*WHAT YOU ARE ASKED TO DO*. Look through the material below. Copy every line with the string "fractalNoise" in it.

*ENTRIES PROVIDED*.
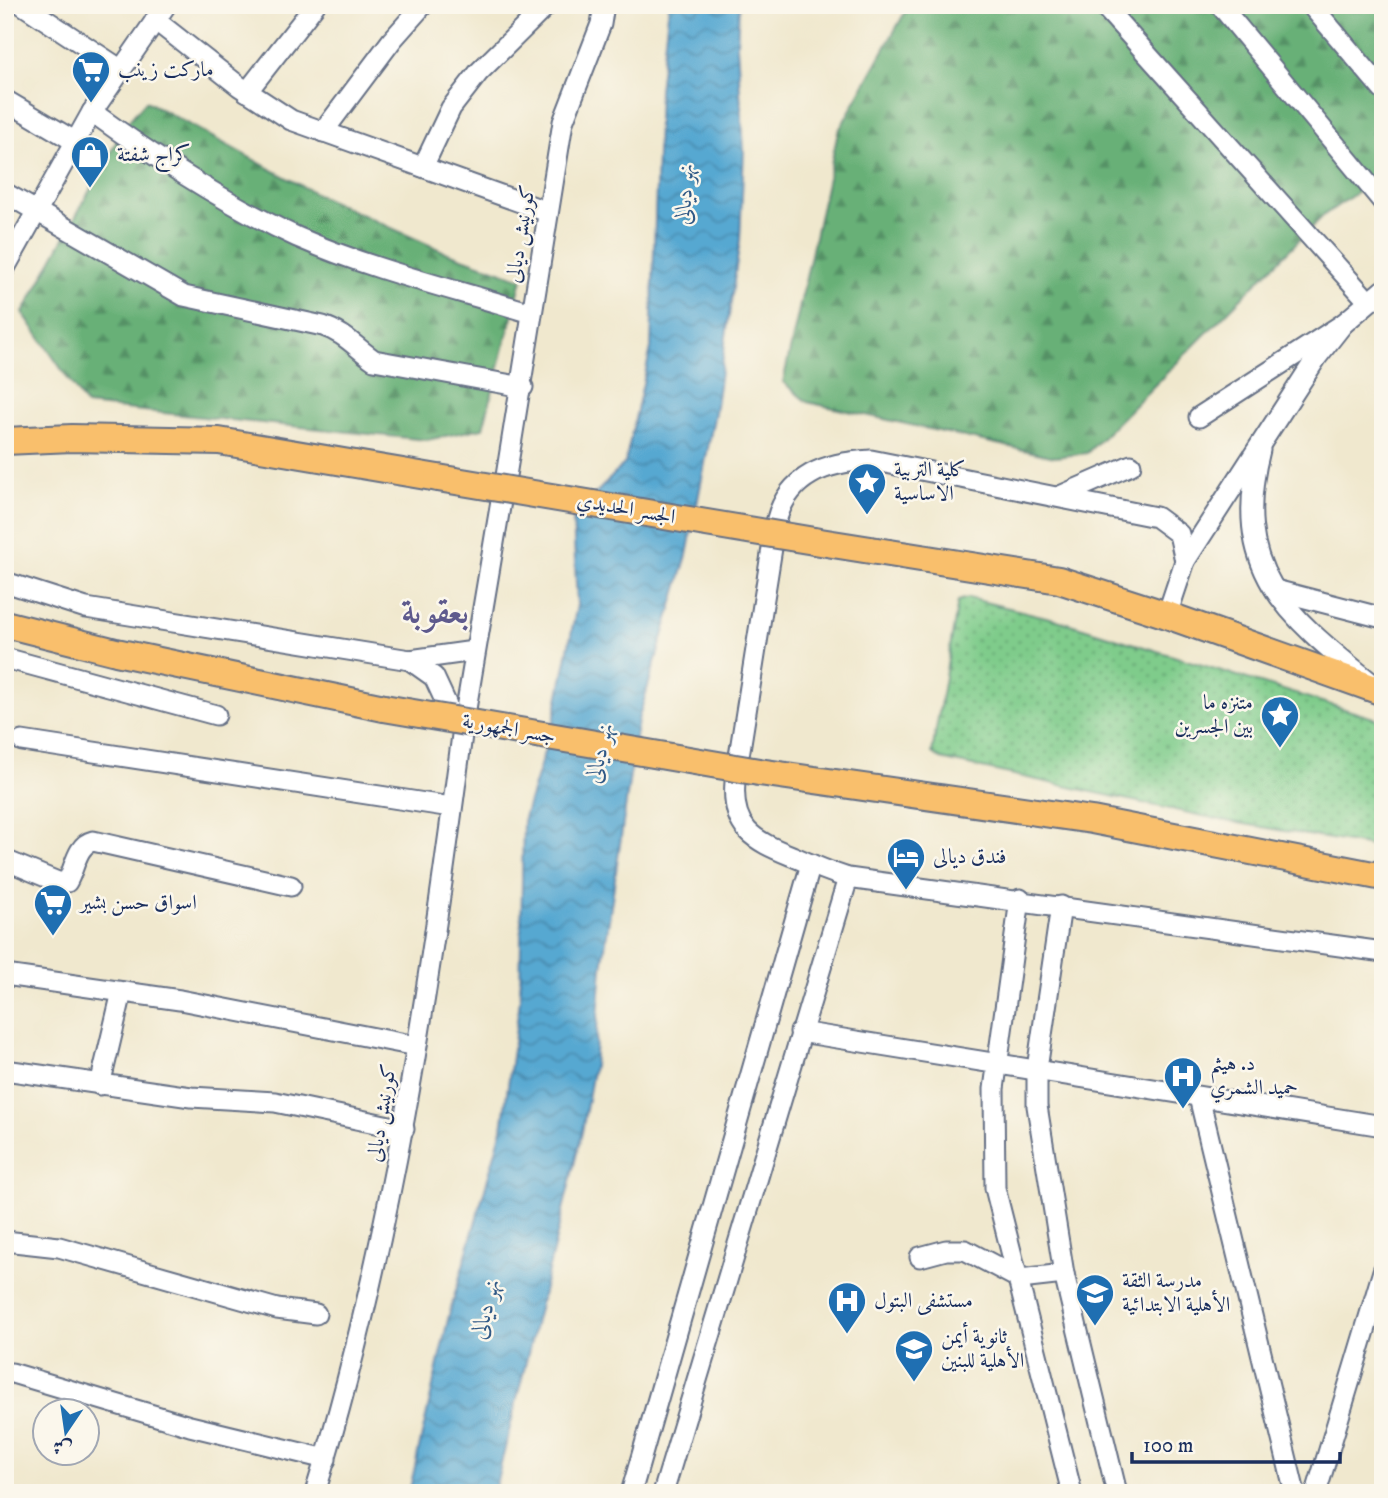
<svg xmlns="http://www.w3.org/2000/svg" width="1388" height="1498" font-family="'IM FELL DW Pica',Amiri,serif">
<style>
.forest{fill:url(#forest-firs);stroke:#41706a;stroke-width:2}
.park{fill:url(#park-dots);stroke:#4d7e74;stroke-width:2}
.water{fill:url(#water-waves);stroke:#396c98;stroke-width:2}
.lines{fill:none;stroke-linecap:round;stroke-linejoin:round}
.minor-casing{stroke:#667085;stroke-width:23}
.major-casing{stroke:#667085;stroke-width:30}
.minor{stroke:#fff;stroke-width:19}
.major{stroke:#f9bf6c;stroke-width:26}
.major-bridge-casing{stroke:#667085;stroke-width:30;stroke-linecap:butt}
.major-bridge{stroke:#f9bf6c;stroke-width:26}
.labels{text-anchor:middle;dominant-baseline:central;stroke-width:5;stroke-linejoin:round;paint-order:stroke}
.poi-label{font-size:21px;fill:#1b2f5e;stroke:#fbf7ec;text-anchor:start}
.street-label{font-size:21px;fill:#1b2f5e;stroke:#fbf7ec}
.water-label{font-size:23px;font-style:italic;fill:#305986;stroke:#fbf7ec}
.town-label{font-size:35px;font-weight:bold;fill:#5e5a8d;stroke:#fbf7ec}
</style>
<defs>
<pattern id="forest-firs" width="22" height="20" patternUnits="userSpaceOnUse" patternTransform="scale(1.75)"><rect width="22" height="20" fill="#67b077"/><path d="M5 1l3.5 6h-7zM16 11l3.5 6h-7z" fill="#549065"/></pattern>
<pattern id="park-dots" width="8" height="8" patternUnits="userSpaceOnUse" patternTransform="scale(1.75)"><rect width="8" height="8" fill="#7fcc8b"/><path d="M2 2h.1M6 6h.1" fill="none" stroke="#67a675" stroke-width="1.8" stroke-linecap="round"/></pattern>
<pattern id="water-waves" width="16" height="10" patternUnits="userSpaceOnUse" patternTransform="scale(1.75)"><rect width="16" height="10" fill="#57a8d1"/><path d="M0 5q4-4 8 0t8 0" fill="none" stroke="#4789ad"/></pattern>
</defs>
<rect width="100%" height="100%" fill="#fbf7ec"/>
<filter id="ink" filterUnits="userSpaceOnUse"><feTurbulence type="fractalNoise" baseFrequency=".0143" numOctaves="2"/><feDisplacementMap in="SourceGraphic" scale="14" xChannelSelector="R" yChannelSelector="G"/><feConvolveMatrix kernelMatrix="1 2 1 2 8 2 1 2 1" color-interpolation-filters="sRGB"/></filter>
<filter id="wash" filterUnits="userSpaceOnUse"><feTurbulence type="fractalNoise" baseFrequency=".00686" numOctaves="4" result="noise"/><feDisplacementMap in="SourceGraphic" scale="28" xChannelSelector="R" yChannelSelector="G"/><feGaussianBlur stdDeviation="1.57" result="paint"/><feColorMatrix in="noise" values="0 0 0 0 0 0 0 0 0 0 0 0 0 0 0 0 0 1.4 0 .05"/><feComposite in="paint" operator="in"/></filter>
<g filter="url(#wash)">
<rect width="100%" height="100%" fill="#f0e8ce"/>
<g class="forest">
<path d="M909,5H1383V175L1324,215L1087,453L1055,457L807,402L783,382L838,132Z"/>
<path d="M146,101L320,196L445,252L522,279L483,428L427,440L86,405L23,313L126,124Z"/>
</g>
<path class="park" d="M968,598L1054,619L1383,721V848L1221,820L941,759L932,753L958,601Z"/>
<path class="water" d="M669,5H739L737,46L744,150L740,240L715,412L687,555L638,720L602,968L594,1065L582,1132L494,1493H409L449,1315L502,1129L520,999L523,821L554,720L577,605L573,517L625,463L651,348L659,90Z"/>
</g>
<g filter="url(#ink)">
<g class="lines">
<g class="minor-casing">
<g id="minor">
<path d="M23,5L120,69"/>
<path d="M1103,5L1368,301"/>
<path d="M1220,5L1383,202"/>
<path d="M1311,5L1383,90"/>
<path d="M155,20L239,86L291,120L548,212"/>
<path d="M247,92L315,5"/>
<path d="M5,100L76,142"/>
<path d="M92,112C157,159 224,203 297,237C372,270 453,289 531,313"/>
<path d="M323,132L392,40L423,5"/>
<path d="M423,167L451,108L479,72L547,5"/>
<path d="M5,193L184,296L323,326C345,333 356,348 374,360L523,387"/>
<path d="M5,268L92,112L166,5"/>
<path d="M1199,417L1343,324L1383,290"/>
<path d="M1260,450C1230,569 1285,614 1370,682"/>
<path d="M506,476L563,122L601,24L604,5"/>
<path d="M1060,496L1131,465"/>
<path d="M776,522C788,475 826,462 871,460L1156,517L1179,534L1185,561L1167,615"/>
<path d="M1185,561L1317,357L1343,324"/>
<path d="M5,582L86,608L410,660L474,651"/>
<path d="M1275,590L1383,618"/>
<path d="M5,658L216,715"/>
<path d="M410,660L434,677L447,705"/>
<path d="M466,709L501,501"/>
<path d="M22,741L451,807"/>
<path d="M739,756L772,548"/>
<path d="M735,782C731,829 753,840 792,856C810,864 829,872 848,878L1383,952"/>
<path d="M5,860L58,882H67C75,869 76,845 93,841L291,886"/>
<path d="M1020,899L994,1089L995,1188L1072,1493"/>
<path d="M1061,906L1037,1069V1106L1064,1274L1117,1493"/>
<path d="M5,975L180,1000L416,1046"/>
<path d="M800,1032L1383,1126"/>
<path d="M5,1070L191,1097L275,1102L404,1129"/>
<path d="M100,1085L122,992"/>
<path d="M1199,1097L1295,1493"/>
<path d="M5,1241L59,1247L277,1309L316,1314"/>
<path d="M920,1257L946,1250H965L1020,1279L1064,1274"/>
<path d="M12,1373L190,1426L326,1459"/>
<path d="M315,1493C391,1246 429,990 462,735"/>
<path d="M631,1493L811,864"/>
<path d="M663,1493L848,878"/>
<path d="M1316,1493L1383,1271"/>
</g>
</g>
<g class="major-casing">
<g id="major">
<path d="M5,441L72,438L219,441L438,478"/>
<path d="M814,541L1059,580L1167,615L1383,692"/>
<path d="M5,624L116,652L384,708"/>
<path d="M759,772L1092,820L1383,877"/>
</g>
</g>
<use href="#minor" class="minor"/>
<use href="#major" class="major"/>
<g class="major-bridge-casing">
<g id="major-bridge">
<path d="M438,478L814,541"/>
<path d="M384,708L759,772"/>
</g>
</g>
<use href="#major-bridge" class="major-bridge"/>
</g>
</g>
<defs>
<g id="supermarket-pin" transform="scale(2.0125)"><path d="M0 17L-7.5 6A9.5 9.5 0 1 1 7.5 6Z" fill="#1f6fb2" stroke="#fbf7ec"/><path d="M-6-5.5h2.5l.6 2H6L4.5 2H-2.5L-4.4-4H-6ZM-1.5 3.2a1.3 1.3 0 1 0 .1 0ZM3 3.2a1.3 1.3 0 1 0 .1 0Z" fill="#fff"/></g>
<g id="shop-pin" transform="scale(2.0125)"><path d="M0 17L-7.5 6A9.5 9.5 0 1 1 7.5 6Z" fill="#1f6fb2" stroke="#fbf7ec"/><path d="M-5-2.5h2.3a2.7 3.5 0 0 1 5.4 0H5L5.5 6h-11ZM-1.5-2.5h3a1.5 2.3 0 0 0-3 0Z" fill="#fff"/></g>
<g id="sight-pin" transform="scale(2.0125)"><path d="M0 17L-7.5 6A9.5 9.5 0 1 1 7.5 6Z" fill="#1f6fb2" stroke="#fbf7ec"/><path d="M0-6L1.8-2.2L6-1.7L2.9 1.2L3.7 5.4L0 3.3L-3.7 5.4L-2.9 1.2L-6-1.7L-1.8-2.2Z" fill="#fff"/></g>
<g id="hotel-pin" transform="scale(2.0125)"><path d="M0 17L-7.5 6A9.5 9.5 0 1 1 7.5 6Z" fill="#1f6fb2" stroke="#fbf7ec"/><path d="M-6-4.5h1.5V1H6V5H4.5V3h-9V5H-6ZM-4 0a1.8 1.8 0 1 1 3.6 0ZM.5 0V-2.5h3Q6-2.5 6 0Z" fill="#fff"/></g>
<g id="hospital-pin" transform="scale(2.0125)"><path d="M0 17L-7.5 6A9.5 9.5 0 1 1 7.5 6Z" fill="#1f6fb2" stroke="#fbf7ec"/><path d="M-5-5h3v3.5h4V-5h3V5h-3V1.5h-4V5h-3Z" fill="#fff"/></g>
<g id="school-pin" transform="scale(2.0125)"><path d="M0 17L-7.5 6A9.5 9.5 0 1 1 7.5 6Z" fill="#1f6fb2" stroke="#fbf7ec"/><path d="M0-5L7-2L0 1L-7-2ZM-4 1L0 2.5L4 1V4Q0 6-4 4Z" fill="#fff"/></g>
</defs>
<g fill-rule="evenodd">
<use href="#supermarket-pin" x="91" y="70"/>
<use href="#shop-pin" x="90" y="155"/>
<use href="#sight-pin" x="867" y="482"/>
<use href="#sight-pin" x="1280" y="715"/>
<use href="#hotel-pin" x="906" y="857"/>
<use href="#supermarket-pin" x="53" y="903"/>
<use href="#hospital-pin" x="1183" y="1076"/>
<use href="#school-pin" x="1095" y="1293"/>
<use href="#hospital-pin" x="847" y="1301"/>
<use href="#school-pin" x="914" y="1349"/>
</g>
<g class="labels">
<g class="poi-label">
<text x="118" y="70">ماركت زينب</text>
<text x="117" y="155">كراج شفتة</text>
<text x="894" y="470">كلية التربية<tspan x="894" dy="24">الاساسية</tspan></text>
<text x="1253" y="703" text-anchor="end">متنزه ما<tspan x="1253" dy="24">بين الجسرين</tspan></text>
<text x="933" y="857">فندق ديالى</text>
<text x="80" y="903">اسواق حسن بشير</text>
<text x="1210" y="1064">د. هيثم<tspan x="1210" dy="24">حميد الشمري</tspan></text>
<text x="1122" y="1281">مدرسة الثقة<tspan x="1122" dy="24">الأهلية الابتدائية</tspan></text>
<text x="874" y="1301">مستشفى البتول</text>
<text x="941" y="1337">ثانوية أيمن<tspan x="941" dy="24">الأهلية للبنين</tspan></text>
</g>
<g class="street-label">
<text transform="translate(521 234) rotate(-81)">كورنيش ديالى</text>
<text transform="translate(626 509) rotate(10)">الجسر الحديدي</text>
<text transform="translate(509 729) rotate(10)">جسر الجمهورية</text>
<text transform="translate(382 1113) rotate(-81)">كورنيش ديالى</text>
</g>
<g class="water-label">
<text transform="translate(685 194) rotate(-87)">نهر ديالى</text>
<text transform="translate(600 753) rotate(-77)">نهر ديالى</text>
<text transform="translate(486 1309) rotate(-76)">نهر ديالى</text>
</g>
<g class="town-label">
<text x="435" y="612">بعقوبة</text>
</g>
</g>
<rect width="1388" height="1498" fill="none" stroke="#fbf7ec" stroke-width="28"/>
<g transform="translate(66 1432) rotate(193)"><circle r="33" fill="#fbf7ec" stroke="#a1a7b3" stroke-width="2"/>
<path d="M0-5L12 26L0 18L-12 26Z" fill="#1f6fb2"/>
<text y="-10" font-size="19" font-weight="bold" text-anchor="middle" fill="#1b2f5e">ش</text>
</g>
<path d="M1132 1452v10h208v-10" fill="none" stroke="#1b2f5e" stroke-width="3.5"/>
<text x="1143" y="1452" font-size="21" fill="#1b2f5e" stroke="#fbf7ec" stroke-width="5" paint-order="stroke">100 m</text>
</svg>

---

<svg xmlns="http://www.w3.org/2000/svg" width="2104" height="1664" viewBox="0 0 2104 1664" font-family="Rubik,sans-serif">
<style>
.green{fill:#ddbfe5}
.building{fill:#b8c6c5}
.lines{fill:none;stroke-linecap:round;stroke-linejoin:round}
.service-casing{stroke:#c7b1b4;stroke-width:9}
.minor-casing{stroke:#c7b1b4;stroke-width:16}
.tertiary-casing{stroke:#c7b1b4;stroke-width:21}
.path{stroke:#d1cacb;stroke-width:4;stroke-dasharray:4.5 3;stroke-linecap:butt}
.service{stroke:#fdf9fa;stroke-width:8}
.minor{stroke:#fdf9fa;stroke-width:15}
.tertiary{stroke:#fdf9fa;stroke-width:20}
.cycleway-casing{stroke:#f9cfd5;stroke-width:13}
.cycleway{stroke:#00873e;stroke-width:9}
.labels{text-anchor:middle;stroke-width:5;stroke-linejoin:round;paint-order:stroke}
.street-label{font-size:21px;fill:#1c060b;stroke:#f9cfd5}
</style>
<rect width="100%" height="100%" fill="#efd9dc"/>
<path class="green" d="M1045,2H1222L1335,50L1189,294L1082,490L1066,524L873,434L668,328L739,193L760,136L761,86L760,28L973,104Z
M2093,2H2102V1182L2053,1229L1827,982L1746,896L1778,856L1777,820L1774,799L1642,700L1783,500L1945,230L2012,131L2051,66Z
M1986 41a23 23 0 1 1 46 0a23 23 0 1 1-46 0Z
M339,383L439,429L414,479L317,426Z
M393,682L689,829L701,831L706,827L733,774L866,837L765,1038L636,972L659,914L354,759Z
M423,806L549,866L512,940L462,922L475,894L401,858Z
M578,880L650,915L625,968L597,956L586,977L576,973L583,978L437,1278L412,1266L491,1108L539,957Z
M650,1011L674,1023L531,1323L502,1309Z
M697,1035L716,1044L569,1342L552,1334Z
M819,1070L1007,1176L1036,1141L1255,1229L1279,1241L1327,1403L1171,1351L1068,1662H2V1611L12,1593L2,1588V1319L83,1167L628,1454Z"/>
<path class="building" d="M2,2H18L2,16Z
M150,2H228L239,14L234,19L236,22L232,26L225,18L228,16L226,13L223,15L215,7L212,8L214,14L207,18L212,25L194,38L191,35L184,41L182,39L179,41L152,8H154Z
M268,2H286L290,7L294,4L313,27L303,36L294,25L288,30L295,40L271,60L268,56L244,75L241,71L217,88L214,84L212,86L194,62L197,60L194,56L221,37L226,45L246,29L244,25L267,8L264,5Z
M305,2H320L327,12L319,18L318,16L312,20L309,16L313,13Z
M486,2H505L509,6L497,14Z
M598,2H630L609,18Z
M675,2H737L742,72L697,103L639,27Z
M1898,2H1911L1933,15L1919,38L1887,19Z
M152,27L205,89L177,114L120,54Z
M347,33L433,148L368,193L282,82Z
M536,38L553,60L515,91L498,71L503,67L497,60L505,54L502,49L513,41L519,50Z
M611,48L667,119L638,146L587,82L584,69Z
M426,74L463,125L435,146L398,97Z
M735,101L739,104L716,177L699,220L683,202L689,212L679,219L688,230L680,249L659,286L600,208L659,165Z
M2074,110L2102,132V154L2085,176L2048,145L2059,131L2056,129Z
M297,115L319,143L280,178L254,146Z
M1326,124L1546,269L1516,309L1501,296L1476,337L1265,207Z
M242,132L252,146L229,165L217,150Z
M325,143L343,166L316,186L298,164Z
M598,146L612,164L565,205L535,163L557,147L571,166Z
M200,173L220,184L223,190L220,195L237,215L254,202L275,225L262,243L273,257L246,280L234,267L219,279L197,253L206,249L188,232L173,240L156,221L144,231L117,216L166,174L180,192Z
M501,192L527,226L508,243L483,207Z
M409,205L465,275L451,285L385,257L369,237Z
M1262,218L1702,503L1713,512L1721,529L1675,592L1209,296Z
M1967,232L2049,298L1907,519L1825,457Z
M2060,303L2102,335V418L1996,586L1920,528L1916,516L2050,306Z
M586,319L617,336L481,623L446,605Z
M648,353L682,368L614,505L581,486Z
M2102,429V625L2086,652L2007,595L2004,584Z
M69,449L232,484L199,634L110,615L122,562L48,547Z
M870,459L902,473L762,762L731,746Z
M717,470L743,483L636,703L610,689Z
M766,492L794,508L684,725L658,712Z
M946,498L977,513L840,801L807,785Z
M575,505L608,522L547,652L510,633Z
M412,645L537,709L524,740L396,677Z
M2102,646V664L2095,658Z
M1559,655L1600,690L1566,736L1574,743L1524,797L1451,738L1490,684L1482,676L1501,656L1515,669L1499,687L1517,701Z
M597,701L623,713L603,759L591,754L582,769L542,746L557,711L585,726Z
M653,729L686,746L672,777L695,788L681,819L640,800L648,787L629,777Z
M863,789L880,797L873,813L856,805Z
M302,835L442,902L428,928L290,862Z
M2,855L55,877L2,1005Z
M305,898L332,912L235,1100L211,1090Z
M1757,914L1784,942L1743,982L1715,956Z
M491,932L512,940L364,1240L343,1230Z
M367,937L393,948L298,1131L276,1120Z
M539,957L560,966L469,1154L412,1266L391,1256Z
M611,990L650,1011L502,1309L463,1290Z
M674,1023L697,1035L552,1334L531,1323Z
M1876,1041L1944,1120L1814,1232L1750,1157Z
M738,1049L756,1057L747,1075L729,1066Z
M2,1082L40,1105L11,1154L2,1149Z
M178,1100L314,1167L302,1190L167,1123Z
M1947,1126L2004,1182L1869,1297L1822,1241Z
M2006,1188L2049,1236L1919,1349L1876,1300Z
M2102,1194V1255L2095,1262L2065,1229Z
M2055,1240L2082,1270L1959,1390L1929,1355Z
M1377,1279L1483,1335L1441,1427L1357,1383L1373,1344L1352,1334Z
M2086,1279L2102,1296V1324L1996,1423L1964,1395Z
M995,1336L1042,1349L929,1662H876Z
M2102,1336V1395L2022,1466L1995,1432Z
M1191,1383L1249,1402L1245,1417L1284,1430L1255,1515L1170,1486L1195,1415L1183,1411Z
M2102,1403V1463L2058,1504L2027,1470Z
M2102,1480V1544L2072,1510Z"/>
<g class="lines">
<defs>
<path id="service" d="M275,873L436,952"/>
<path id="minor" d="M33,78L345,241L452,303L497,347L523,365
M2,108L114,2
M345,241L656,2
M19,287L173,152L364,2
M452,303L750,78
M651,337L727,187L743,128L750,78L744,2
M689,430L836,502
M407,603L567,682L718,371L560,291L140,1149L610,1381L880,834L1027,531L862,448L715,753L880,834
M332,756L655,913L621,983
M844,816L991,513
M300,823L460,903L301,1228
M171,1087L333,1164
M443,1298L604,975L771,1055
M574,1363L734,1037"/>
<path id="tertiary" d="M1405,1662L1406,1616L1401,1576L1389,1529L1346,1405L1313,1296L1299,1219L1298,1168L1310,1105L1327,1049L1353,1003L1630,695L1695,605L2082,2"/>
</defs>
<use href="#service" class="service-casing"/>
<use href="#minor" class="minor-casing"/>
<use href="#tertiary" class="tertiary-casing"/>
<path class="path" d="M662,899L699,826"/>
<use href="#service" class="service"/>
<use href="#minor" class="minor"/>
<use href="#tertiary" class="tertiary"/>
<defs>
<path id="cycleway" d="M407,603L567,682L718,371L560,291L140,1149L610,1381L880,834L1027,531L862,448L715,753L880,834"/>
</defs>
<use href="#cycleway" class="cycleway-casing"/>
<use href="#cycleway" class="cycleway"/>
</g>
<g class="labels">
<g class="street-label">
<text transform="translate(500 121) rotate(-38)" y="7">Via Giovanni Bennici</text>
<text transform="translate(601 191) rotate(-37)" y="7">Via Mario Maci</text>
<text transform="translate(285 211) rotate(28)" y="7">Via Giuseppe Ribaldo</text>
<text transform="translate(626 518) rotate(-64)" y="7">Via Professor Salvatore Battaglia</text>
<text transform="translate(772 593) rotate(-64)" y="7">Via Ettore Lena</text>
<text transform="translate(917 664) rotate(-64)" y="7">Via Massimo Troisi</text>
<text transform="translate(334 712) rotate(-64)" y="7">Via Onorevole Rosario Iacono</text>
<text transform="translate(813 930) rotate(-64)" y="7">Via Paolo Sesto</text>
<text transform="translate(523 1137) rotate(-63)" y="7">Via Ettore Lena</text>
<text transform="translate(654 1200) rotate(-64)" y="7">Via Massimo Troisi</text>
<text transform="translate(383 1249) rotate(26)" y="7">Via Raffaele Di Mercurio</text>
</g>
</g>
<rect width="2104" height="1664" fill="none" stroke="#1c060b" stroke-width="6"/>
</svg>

*RESPONSE TO THIS EXERCISE*.
<filter id="ink" filterUnits="userSpaceOnUse"><feTurbulence type="fractalNoise" baseFrequency=".0143" numOctaves="2"/><feDisplacementMap in="SourceGraphic" scale="14" xChannelSelector="R" yChannelSelector="G"/><feConvolveMatrix kernelMatrix="1 2 1 2 8 2 1 2 1" color-interpolation-filters="sRGB"/></filter>
<filter id="wash" filterUnits="userSpaceOnUse"><feTurbulence type="fractalNoise" baseFrequency=".00686" numOctaves="4" result="noise"/><feDisplacementMap in="SourceGraphic" scale="28" xChannelSelector="R" yChannelSelector="G"/><feGaussianBlur stdDeviation="1.57" result="paint"/><feColorMatrix in="noise" values="0 0 0 0 0 0 0 0 0 0 0 0 0 0 0 0 0 1.4 0 .05"/><feComposite in="paint" operator="in"/></filter>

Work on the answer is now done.